- **Objetivo do exercício**: Reescreva todas as linhas dos dados a seguir, trocando cada ocorrência de "hour lines" por "hour gridlines" e mantendo todo o restante inalterado. Omita as imagens na resposta.
==== Dados do conjunto ====
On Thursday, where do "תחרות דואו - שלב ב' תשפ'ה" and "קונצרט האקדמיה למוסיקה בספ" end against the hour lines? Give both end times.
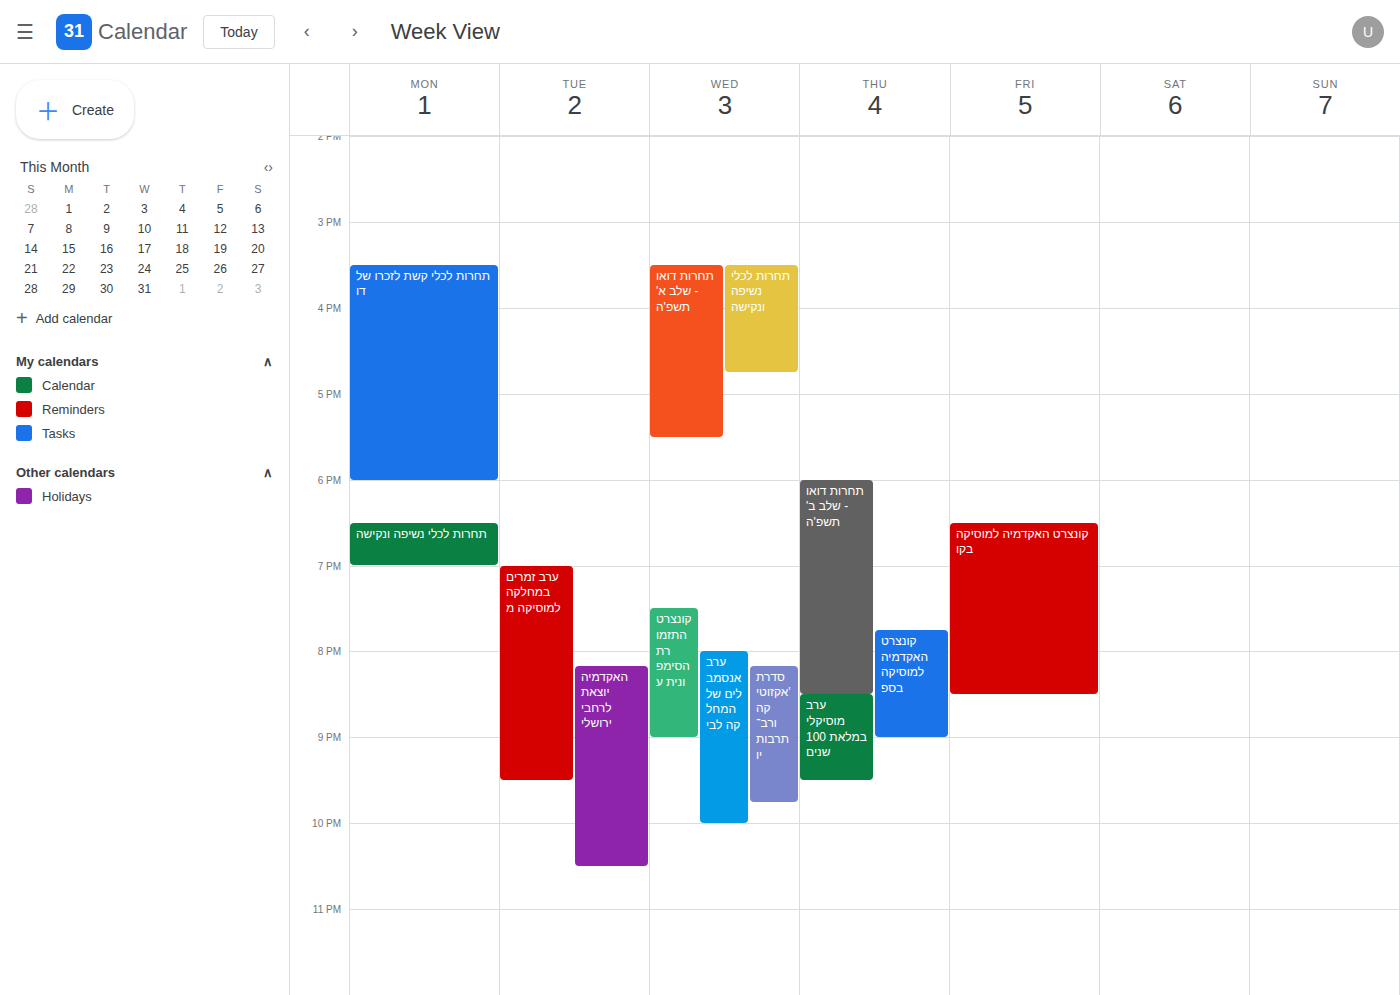
"תחרות דואו - שלב ב' תשפ'ה": 8:30 PM, halfway between the 8 PM and 9 PM lines. "קונצרט האקדמיה למוסיקה בספ": 9:00 PM, exactly on the 9 PM line.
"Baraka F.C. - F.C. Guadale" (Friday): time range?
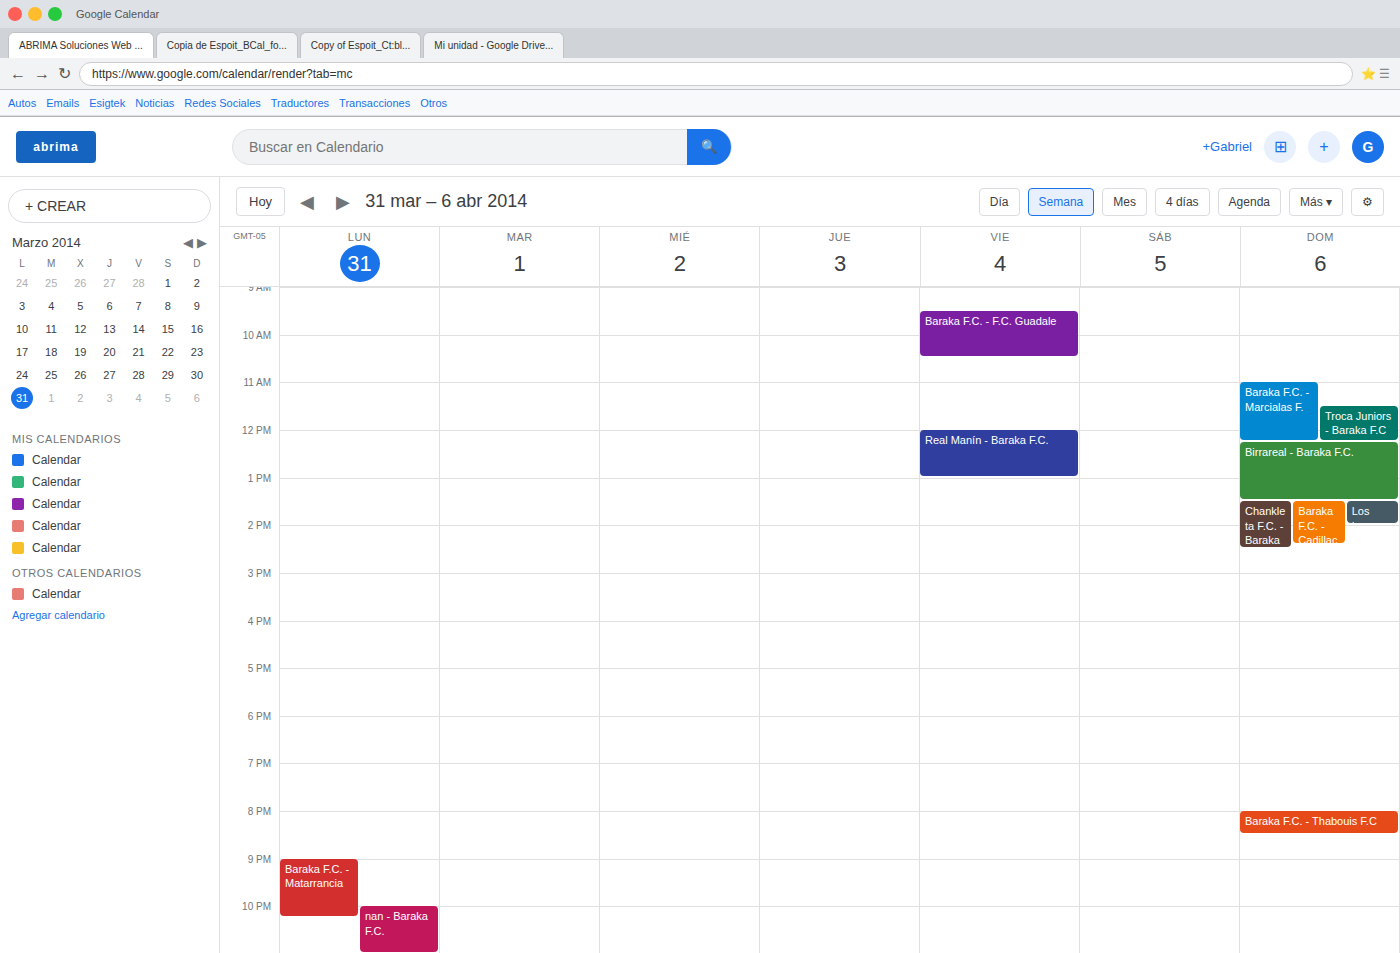
09:30 to 10:30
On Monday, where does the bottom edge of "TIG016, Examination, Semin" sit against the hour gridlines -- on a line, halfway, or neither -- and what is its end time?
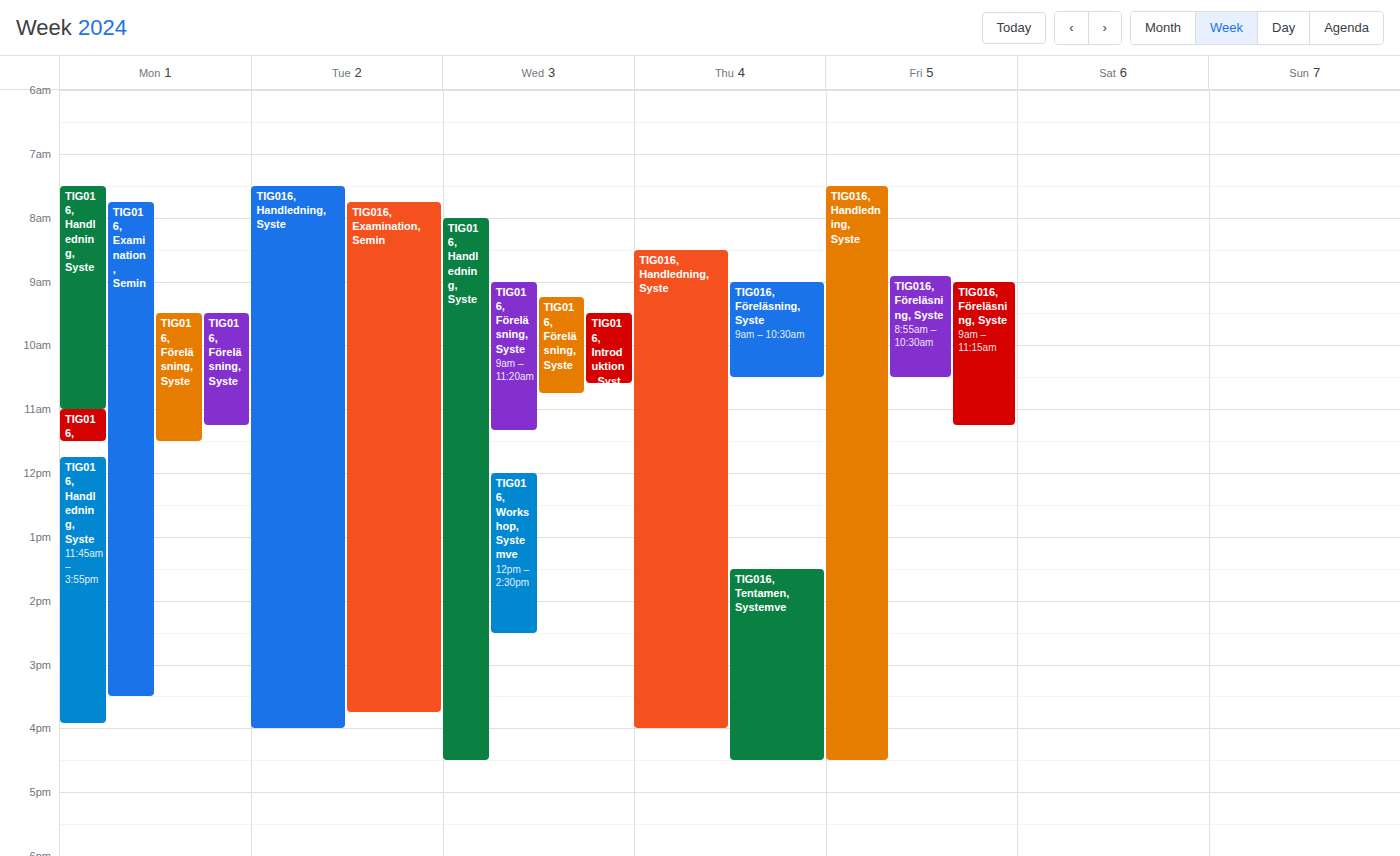
3:30 PM -- halfway between the 3 PM and 4 PM lines.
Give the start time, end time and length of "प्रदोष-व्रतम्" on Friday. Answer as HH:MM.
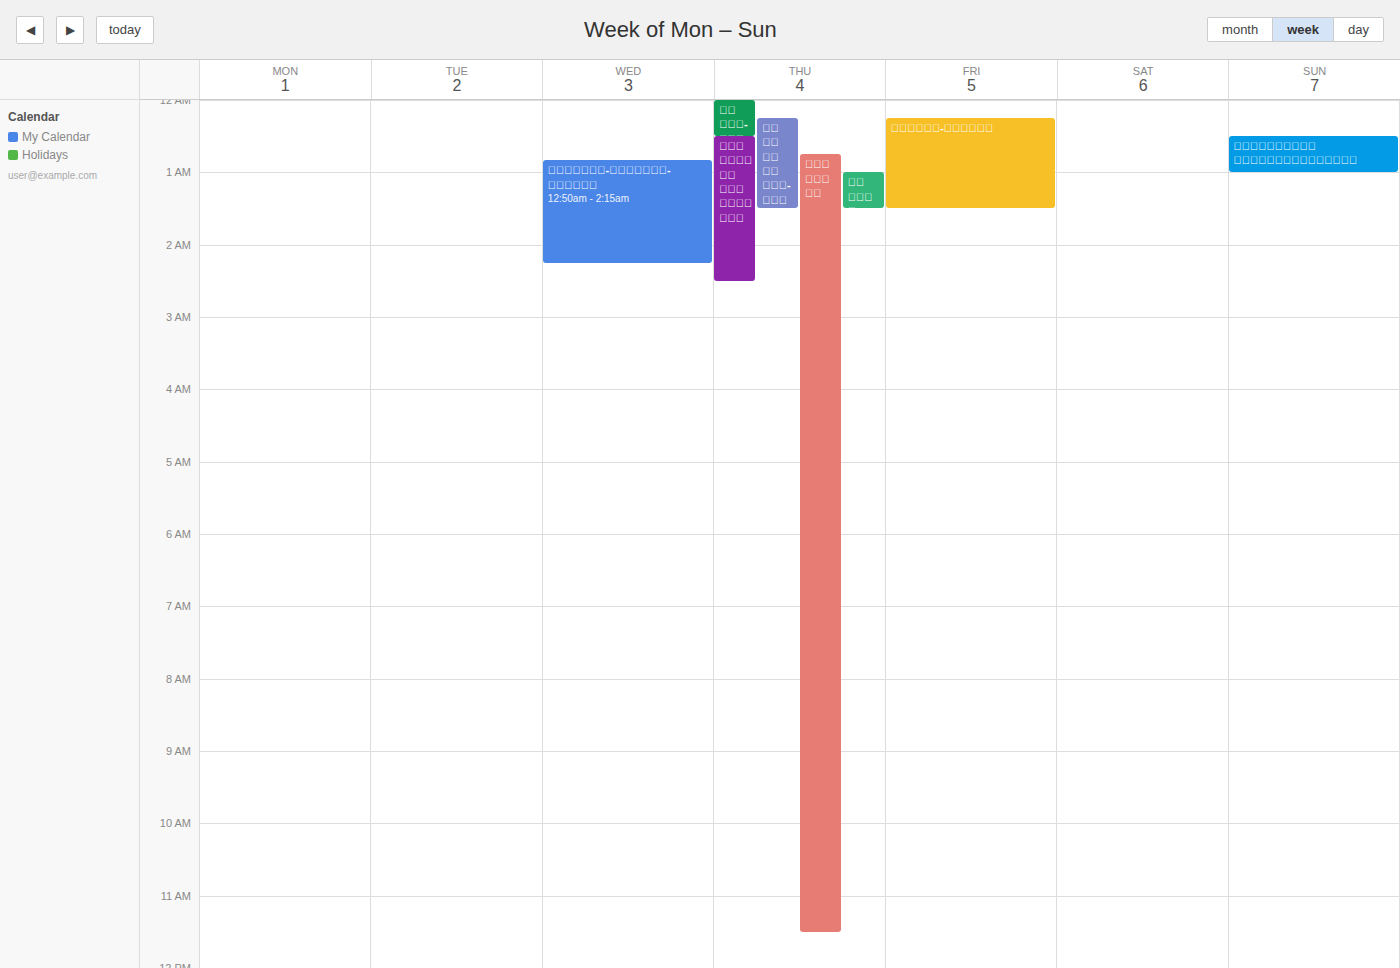
00:15 to 01:30, 1 hour 15 minutes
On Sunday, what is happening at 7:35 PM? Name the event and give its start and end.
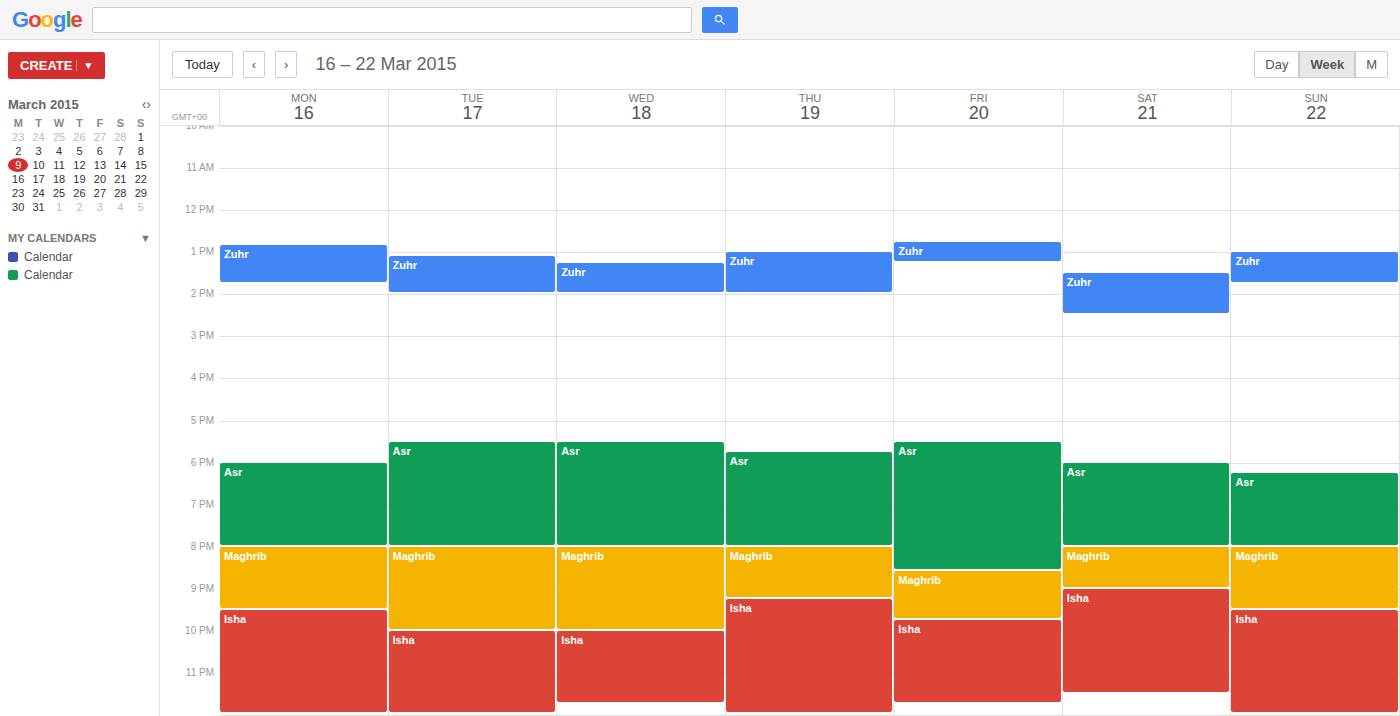
"Asr", 6:15 PM to 8:00 PM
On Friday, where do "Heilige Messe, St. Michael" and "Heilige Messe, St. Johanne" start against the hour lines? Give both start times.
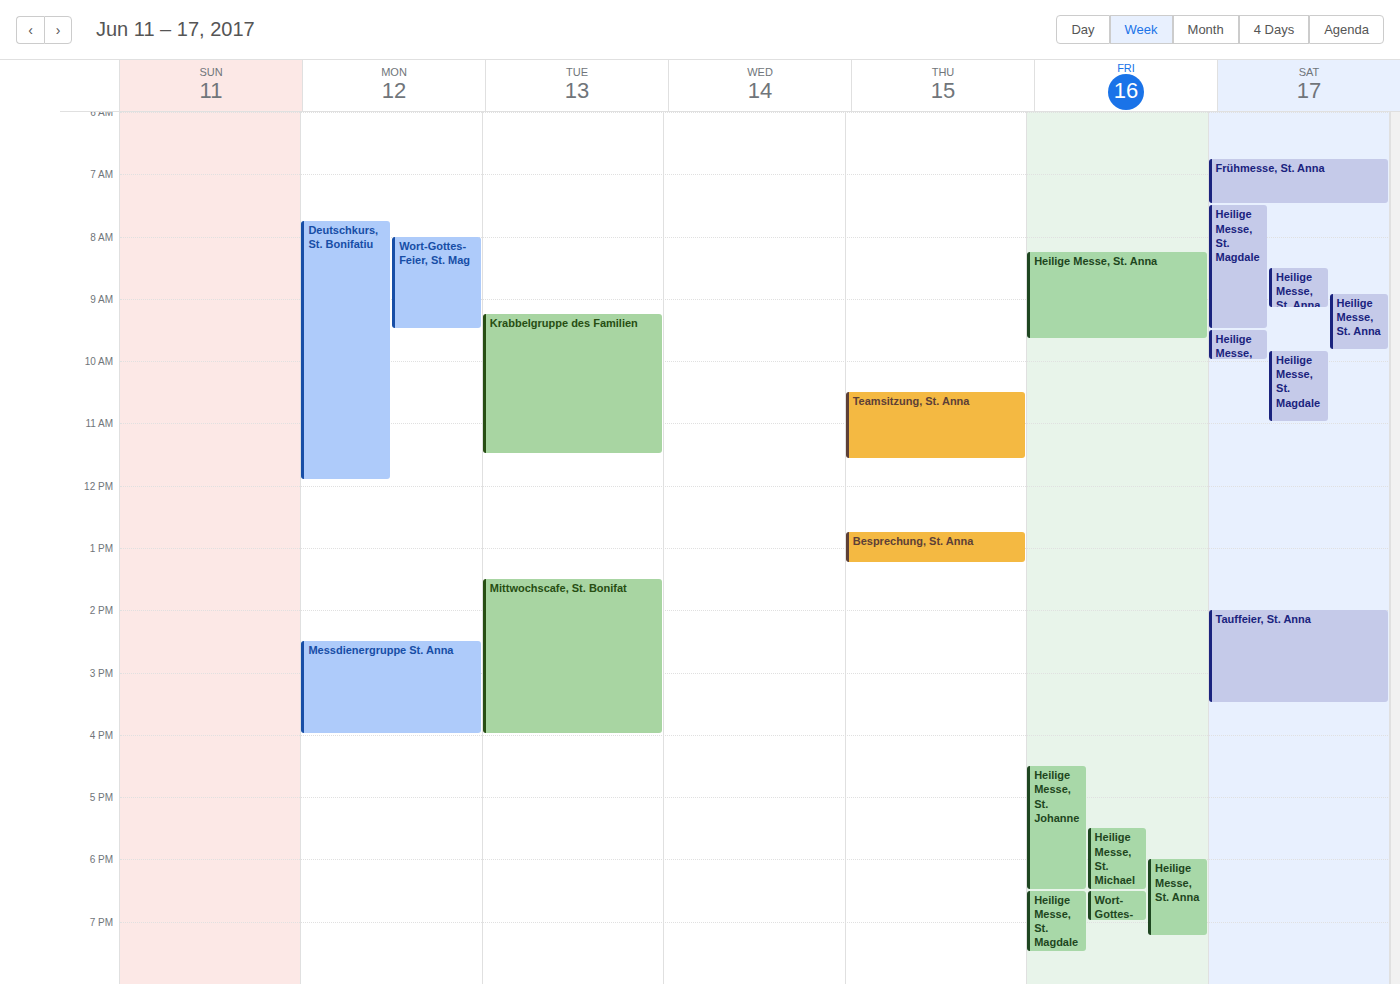
"Heilige Messe, St. Michael": 5:30 PM, halfway between the 5 PM and 6 PM lines. "Heilige Messe, St. Johanne": 4:30 PM, halfway between the 4 PM and 5 PM lines.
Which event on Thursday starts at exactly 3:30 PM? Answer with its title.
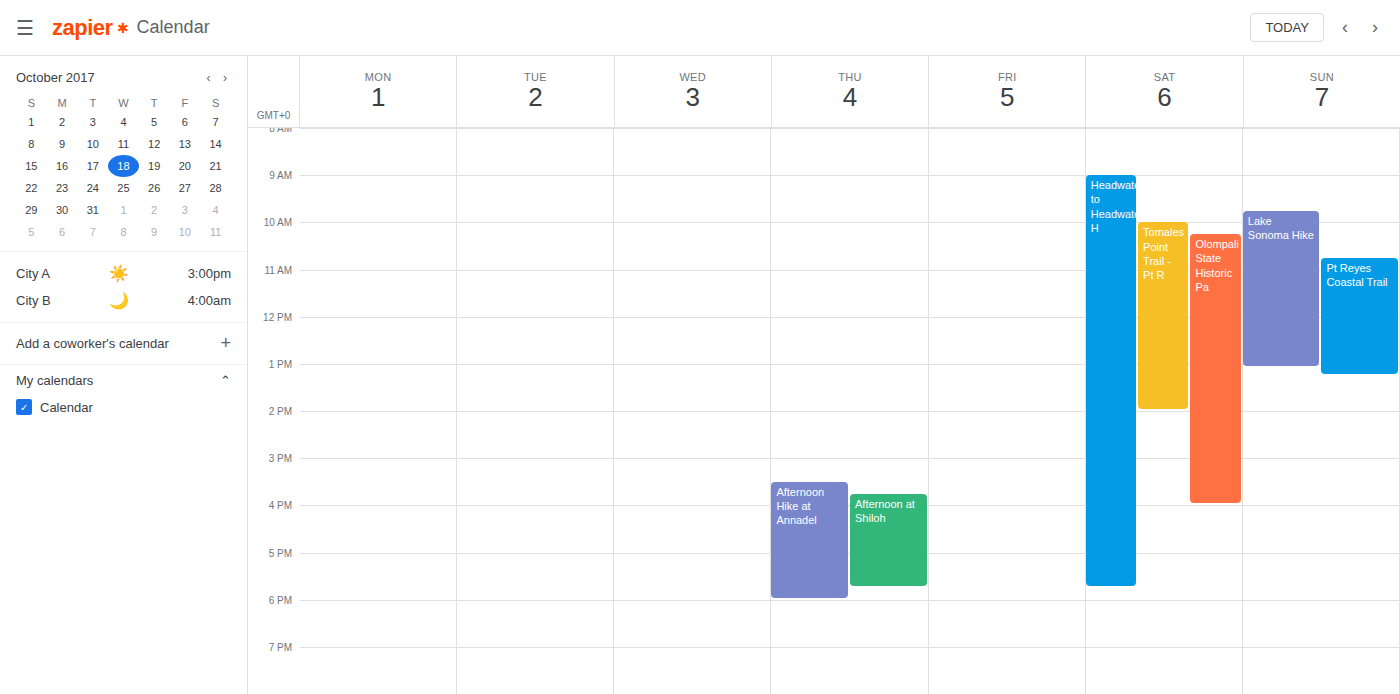
"Afternoon Hike at Annadel"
====
- **Resposta escrita**:
On Thursday, where do "תחרות דואו - שלב ב' תשפ'ה" and "קונצרט האקדמיה למוסיקה בספ" end against the hour gridlines? Give both end times.
"תחרות דואו - שלב ב' תשפ'ה": 8:30 PM, halfway between the 8 PM and 9 PM lines. "קונצרט האקדמיה למוסיקה בספ": 9:00 PM, exactly on the 9 PM line.
"Baraka F.C. - F.C. Guadale" (Friday): time range?
09:30 to 10:30
On Monday, where does the bottom edge of "TIG016, Examination, Semin" sit against the hour gridlines -- on a line, halfway, or neither -- and what is its end time?
3:30 PM -- halfway between the 3 PM and 4 PM lines.
Give the start time, end time and length of "प्रदोष-व्रतम्" on Friday. Answer as HH:MM.
00:15 to 01:30, 1 hour 15 minutes
On Sunday, what is happening at 7:35 PM? Name the event and give its start and end.
"Asr", 6:15 PM to 8:00 PM
On Friday, where do "Heilige Messe, St. Michael" and "Heilige Messe, St. Johanne" start against the hour gridlines? Give both start times.
"Heilige Messe, St. Michael": 5:30 PM, halfway between the 5 PM and 6 PM lines. "Heilige Messe, St. Johanne": 4:30 PM, halfway between the 4 PM and 5 PM lines.
Which event on Thursday starts at exactly 3:30 PM? Answer with its title.
"Afternoon Hike at Annadel"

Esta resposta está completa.